Dataset entries
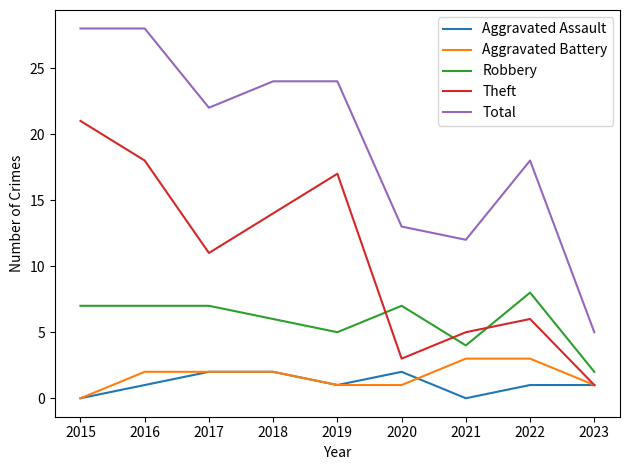

Reading right to left, extract all data points from this chart.

Aggravated Assault: 1	1	0	2	1	2	2	1	0
Aggravated Battery: 1	3	3	1	1	2	2	2	0
Robbery: 2	8	4	7	5	6	7	7	7
Theft: 1	6	5	3	17	14	11	18	21
Total: 5	18	12	13	24	24	22	28	28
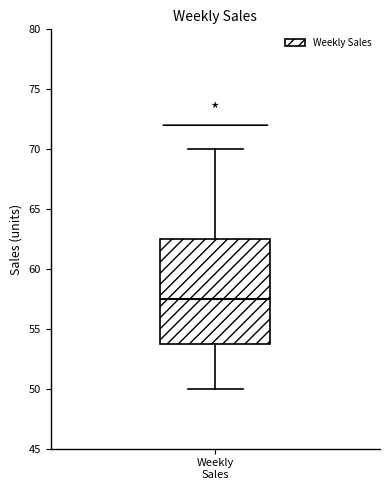

Where does the lower whisker of the box for Weekly Sales end on the y-axis? The values are not printed on the chart, so give them approximately, as read against the axis.

50.0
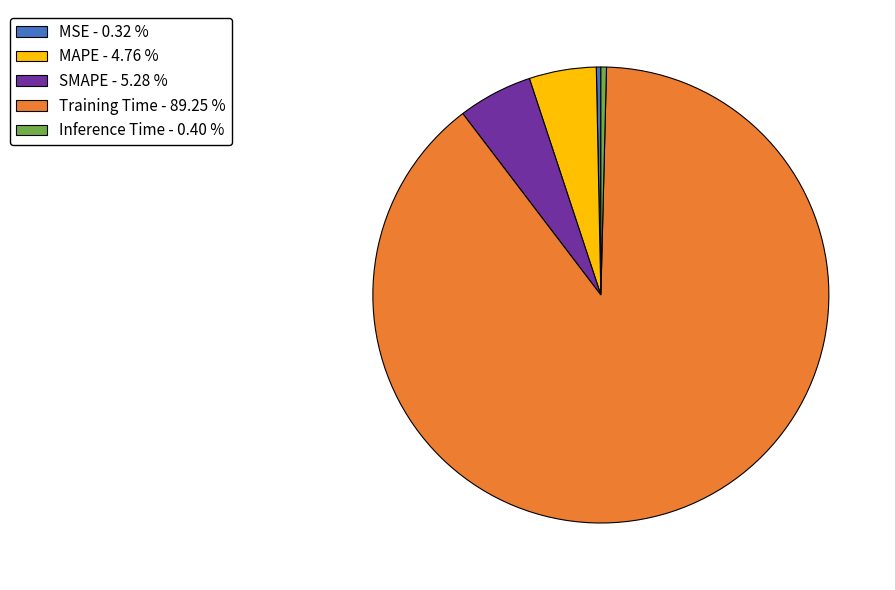

Combined, do MAPE - 4.76 % and SMAPE - 5.28 % account for over 50%?

No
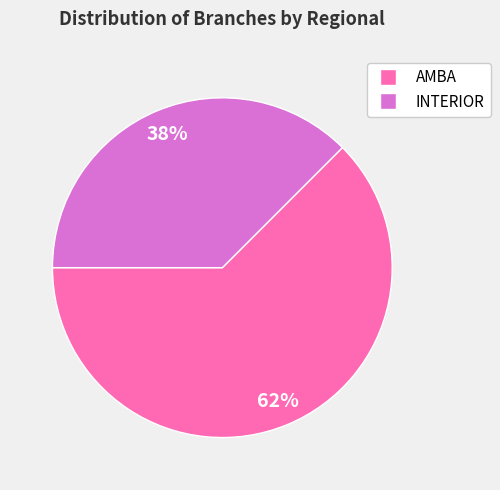

True or false: AMBA accounts for 62% of the total.

True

**YOUR TASK**. Can you update the entries above so that "chart" reads "graph" everywhere, with everything else unchanged and the pictures left out?

**SOLUTION**.
Reading right to left, extract all data points from this graph.

Aggravated Assault: 1	1	0	2	1	2	2	1	0
Aggravated Battery: 1	3	3	1	1	2	2	2	0
Robbery: 2	8	4	7	5	6	7	7	7
Theft: 1	6	5	3	17	14	11	18	21
Total: 5	18	12	13	24	24	22	28	28

Where does the lower whisker of the box for Weekly Sales end on the y-axis? The values are not printed on the graph, so give them approximately, as read against the axis.

50.0

Combined, do MAPE - 4.76 % and SMAPE - 5.28 % account for over 50%?

No

True or false: AMBA accounts for 62% of the total.

True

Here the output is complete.